[Stored data entries]
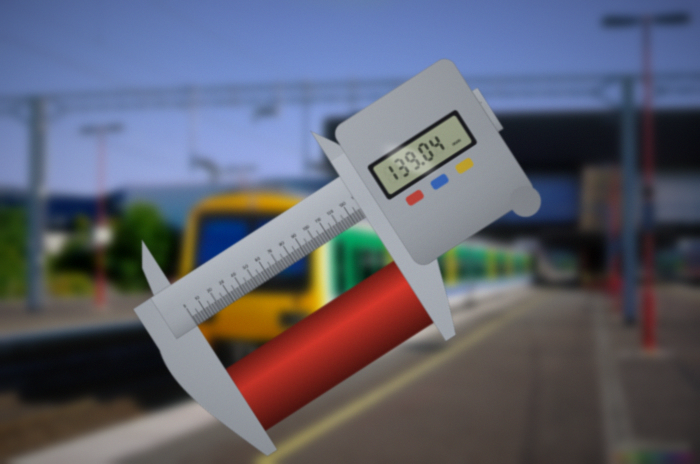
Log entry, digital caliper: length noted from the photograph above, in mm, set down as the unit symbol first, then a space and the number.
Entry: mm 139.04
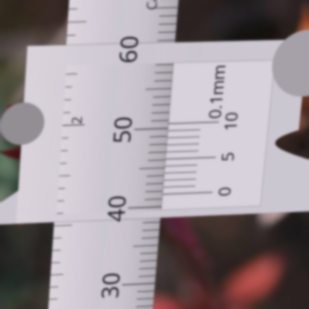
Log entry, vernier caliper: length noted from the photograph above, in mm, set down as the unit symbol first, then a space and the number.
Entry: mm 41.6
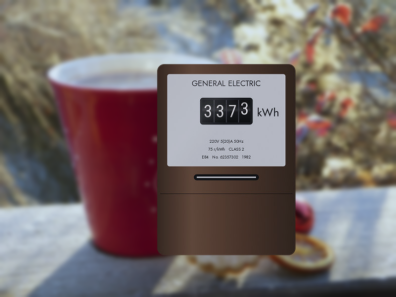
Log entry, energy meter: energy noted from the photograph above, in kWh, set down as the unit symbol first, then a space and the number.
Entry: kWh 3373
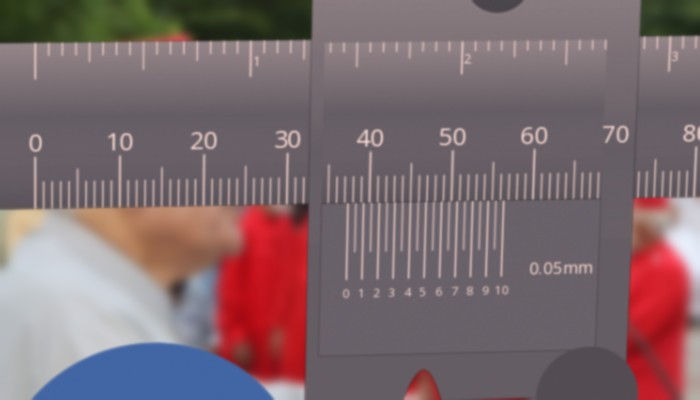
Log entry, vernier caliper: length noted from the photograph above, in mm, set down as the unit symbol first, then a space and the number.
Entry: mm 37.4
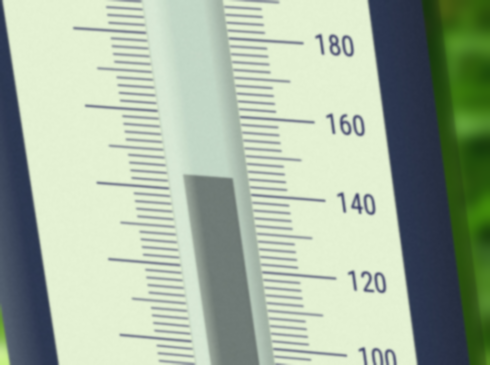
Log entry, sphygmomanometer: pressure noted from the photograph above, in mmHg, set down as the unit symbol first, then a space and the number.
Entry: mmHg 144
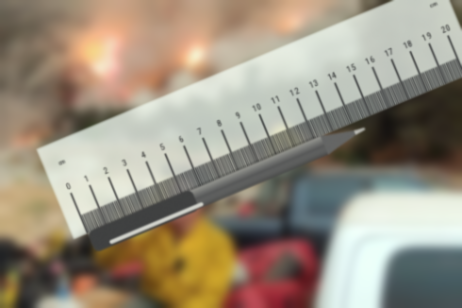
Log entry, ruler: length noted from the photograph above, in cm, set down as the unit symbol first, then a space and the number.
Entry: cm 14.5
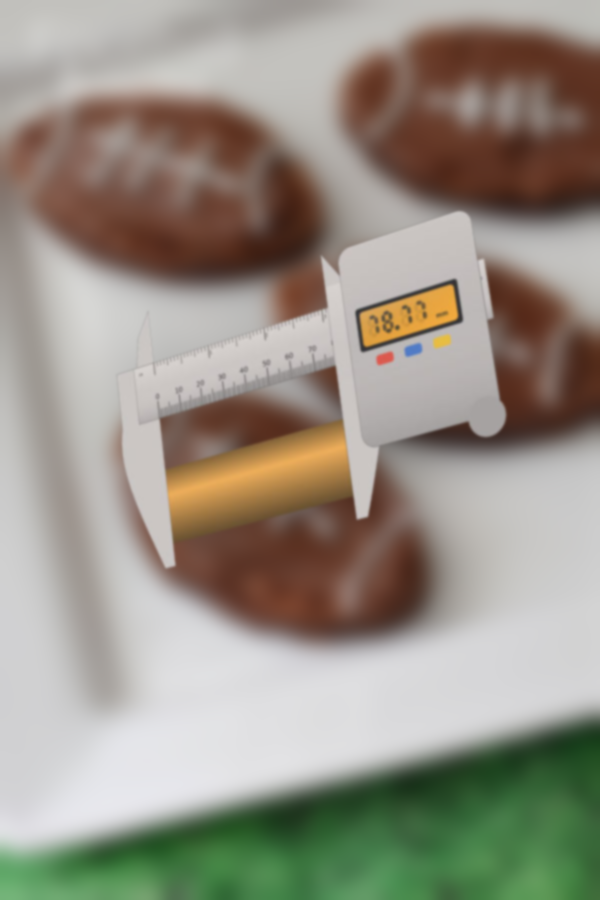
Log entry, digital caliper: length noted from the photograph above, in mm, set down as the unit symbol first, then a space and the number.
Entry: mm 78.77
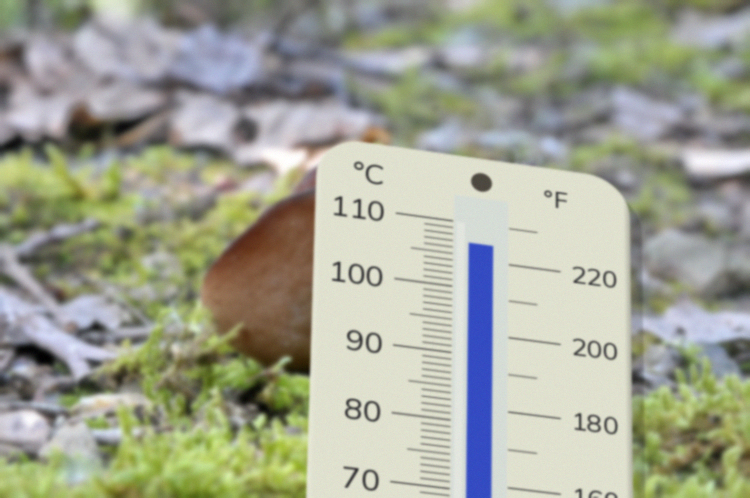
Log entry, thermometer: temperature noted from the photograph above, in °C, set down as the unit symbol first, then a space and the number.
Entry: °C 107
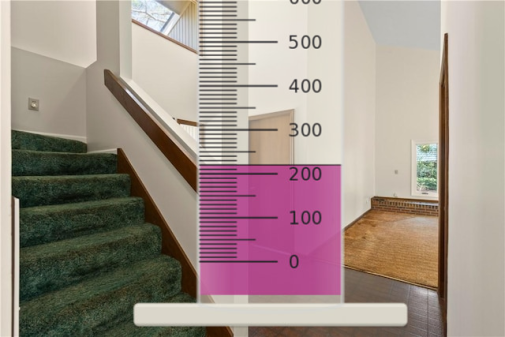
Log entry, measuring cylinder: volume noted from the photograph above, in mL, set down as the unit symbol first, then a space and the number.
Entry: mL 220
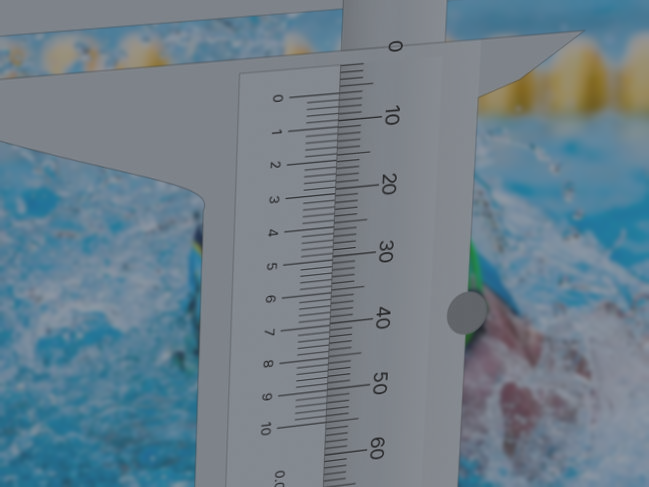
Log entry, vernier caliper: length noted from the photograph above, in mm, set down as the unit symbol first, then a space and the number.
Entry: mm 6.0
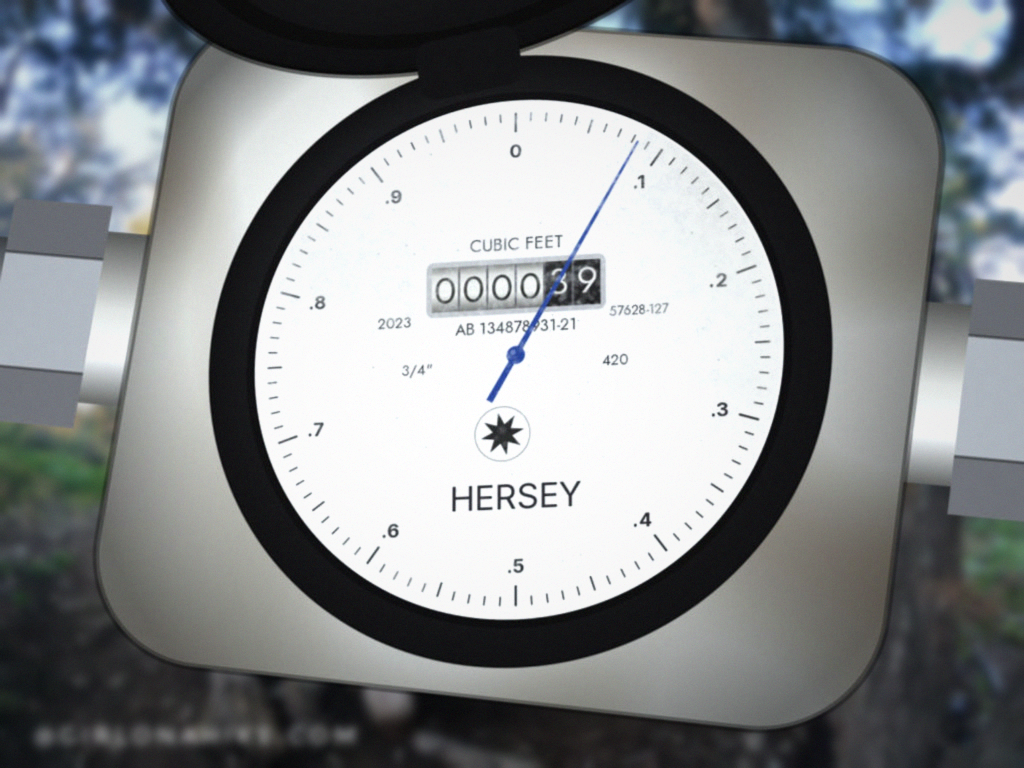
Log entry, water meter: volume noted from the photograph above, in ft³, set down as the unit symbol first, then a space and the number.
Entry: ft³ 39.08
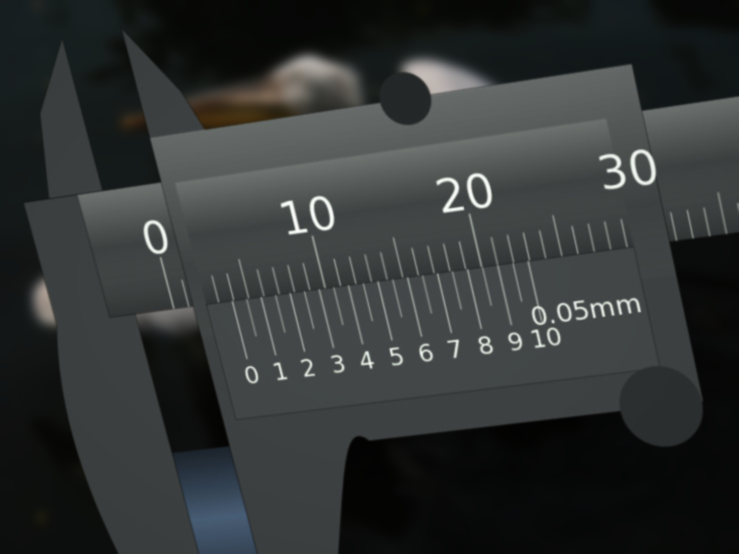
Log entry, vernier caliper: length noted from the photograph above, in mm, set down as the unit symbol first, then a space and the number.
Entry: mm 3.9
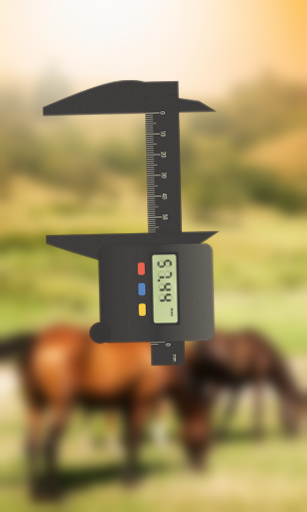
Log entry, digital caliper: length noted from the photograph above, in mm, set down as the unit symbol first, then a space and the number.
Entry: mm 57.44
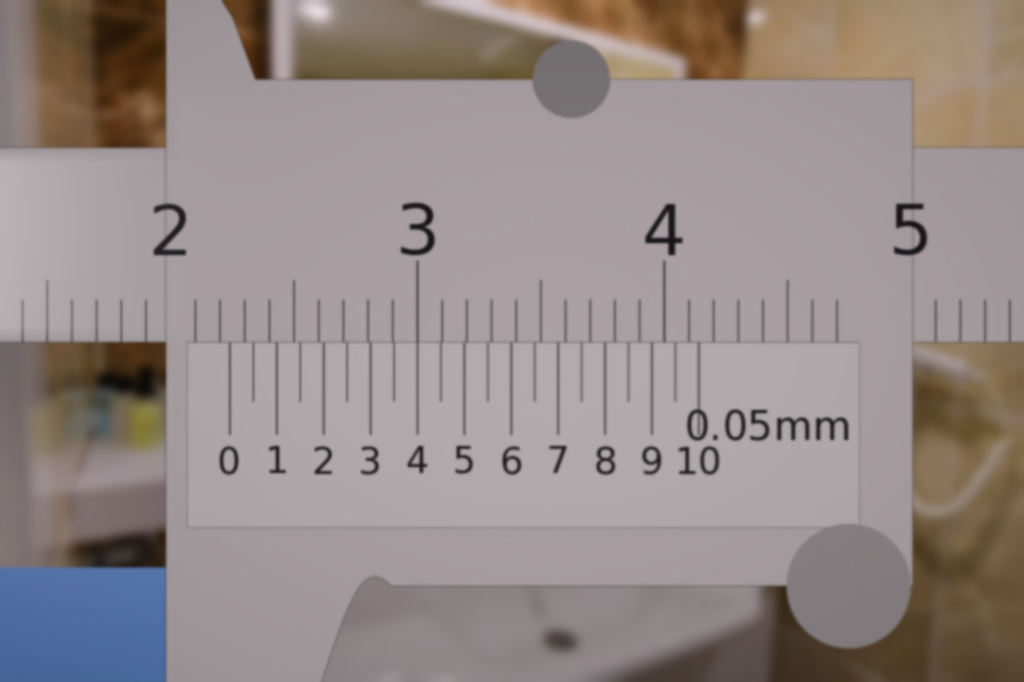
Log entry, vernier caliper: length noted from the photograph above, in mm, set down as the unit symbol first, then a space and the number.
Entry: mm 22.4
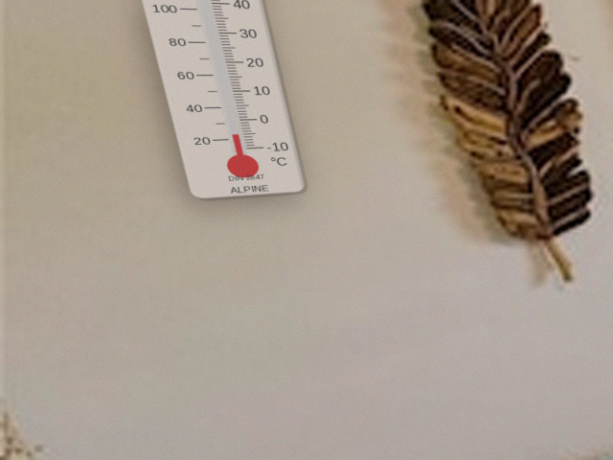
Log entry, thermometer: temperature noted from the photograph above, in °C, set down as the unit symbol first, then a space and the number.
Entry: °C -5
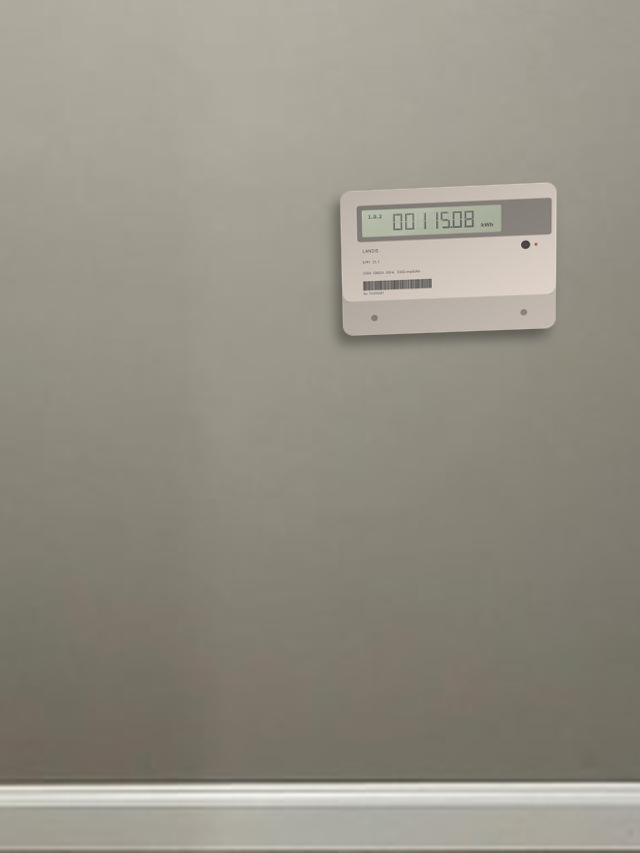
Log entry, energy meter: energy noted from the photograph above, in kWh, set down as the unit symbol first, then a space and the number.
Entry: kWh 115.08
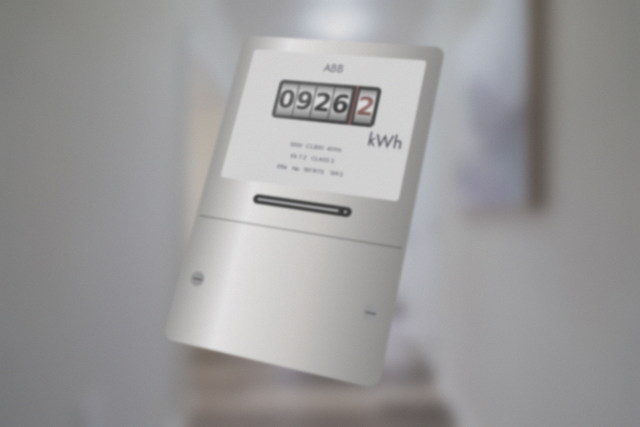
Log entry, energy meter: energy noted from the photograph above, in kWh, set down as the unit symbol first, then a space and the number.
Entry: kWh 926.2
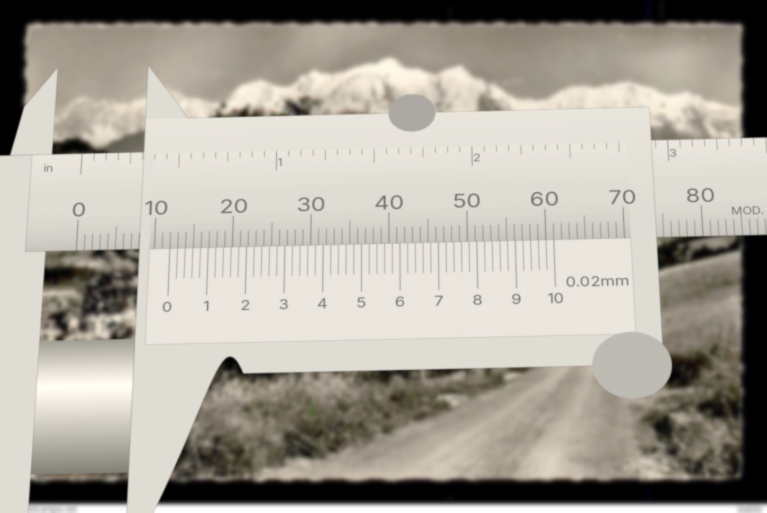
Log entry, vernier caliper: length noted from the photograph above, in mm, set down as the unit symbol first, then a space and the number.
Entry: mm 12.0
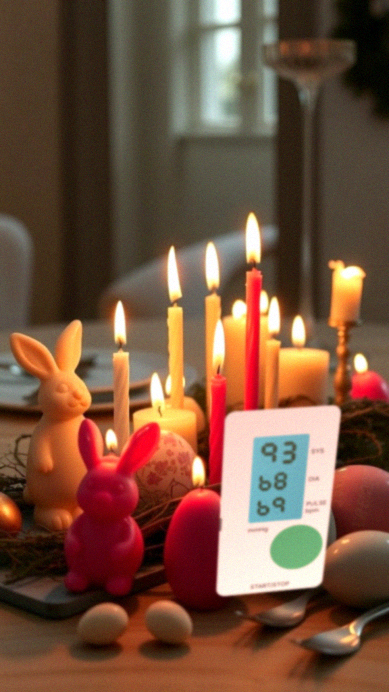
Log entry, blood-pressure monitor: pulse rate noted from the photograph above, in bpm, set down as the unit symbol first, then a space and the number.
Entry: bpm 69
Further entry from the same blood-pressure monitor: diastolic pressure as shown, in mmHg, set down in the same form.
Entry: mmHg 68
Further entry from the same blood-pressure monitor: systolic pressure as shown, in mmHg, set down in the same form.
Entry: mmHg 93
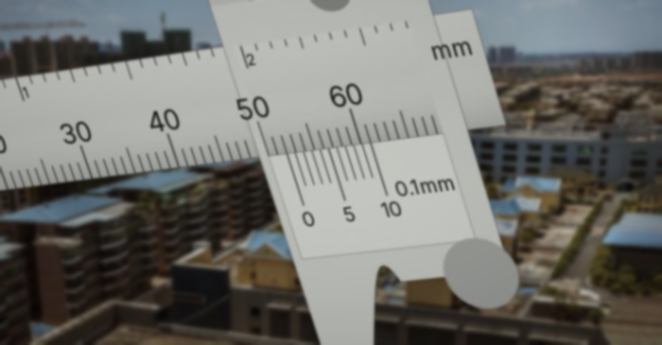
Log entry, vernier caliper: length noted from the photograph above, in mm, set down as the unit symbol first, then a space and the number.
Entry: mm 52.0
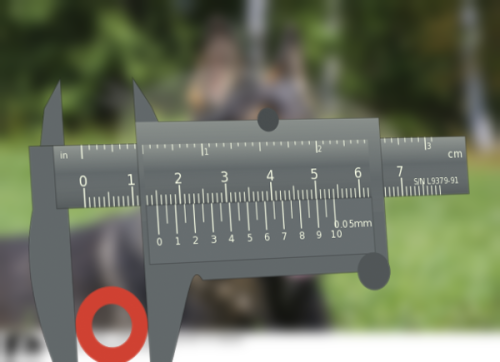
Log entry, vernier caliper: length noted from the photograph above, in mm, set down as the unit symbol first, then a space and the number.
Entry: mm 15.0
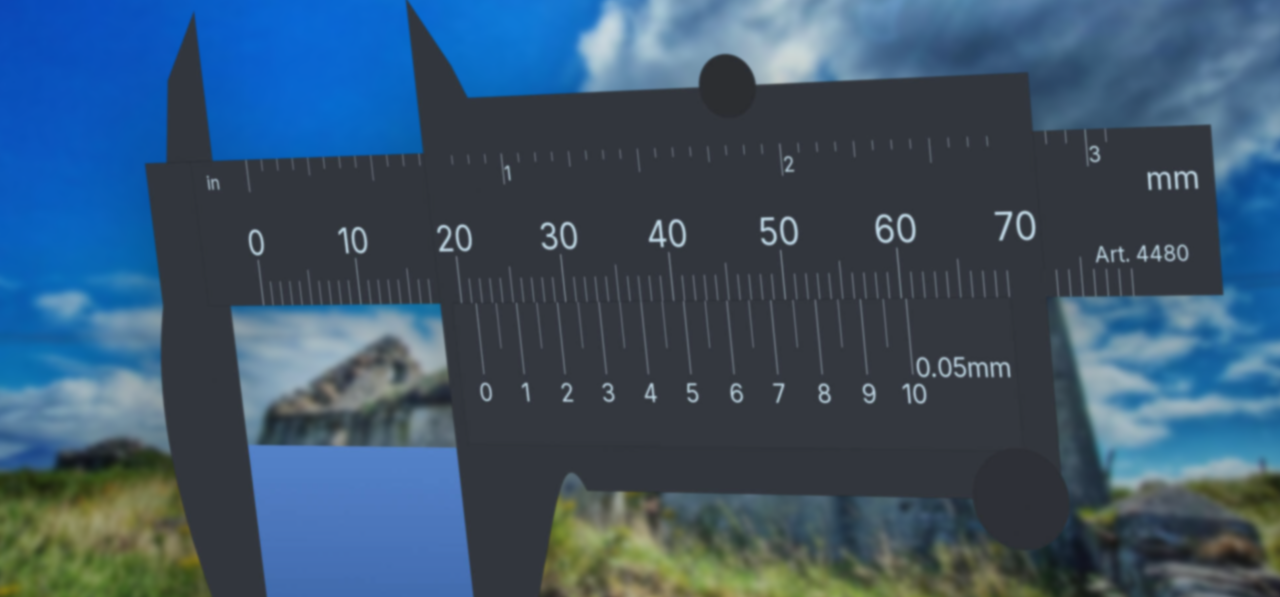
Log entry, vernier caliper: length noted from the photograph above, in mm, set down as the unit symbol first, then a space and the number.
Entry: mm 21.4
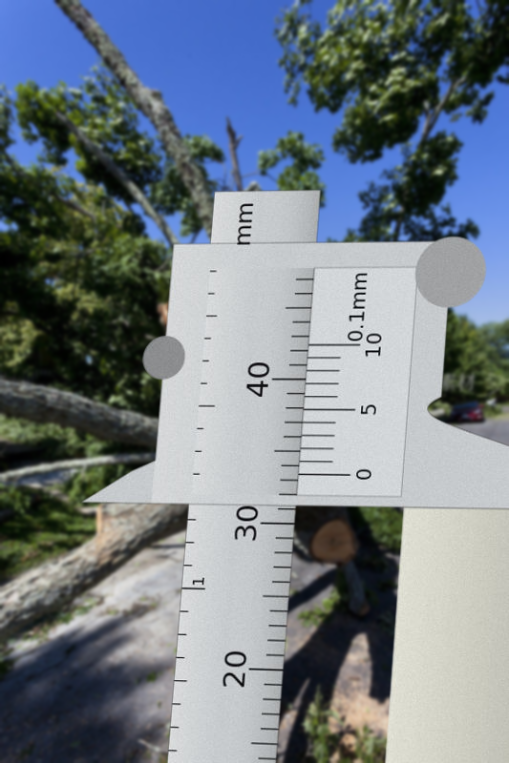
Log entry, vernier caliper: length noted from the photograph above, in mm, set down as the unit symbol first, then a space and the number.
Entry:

# What to do
Please reproduce all of the material above, replacing "noted from" with "read from" wherever it occurs and leaving everything else unchanged. Omit the pictures from your answer.

# The completed task
Log entry, digital caliper: length read from the photograph above, in mm, set down as the unit symbol first, then a space and the number.
Entry: mm 139.04
Log entry, vernier caliper: length read from the photograph above, in mm, set down as the unit symbol first, then a space and the number.
Entry: mm 41.6
Log entry, energy meter: energy read from the photograph above, in kWh, set down as the unit symbol first, then a space and the number.
Entry: kWh 3373
Log entry, vernier caliper: length read from the photograph above, in mm, set down as the unit symbol first, then a space and the number.
Entry: mm 37.4
Log entry, sphygmomanometer: pressure read from the photograph above, in mmHg, set down as the unit symbol first, then a space and the number.
Entry: mmHg 144
Log entry, ruler: length read from the photograph above, in cm, set down as the unit symbol first, then a space and the number.
Entry: cm 14.5
Log entry, digital caliper: length read from the photograph above, in mm, set down as the unit symbol first, then a space and the number.
Entry: mm 78.77
Log entry, thermometer: temperature read from the photograph above, in °C, set down as the unit symbol first, then a space and the number.
Entry: °C 107
Log entry, measuring cylinder: volume read from the photograph above, in mL, set down as the unit symbol first, then a space and the number.
Entry: mL 220
Log entry, vernier caliper: length read from the photograph above, in mm, set down as the unit symbol first, then a space and the number.
Entry: mm 6.0
Log entry, water meter: volume read from the photograph above, in ft³, set down as the unit symbol first, then a space and the number.
Entry: ft³ 39.08
Log entry, vernier caliper: length read from the photograph above, in mm, set down as the unit symbol first, then a space and the number.
Entry: mm 3.9
Log entry, digital caliper: length read from the photograph above, in mm, set down as the unit symbol first, then a space and the number.
Entry: mm 57.44
Log entry, vernier caliper: length read from the photograph above, in mm, set down as the unit symbol first, then a space and the number.
Entry: mm 22.4
Log entry, thermometer: temperature read from the photograph above, in °C, set down as the unit symbol first, then a space and the number.
Entry: °C -5
Log entry, energy meter: energy read from the photograph above, in kWh, set down as the unit symbol first, then a space and the number.
Entry: kWh 115.08
Log entry, energy meter: energy read from the photograph above, in kWh, set down as the unit symbol first, then a space and the number.
Entry: kWh 926.2
Log entry, vernier caliper: length read from the photograph above, in mm, set down as the unit symbol first, then a space and the number.
Entry: mm 12.0
Log entry, blood-pressure monitor: pulse rate read from the photograph above, in bpm, set down as the unit symbol first, then a space and the number.
Entry: bpm 69
Further entry from the same blood-pressure monitor: diastolic pressure as shown, in mmHg, set down in the same form.
Entry: mmHg 68
Further entry from the same blood-pressure monitor: systolic pressure as shown, in mmHg, set down in the same form.
Entry: mmHg 93
Log entry, vernier caliper: length read from the photograph above, in mm, set down as the unit symbol first, then a space and the number.
Entry: mm 52.0
Log entry, vernier caliper: length read from the photograph above, in mm, set down as the unit symbol first, then a space and the number.
Entry: mm 15.0
Log entry, vernier caliper: length read from the photograph above, in mm, set down as the unit symbol first, then a space and the number.
Entry: mm 21.4
Log entry, vernier caliper: length read from the photograph above, in mm, set down as the unit symbol first, then a space and the number.
Entry:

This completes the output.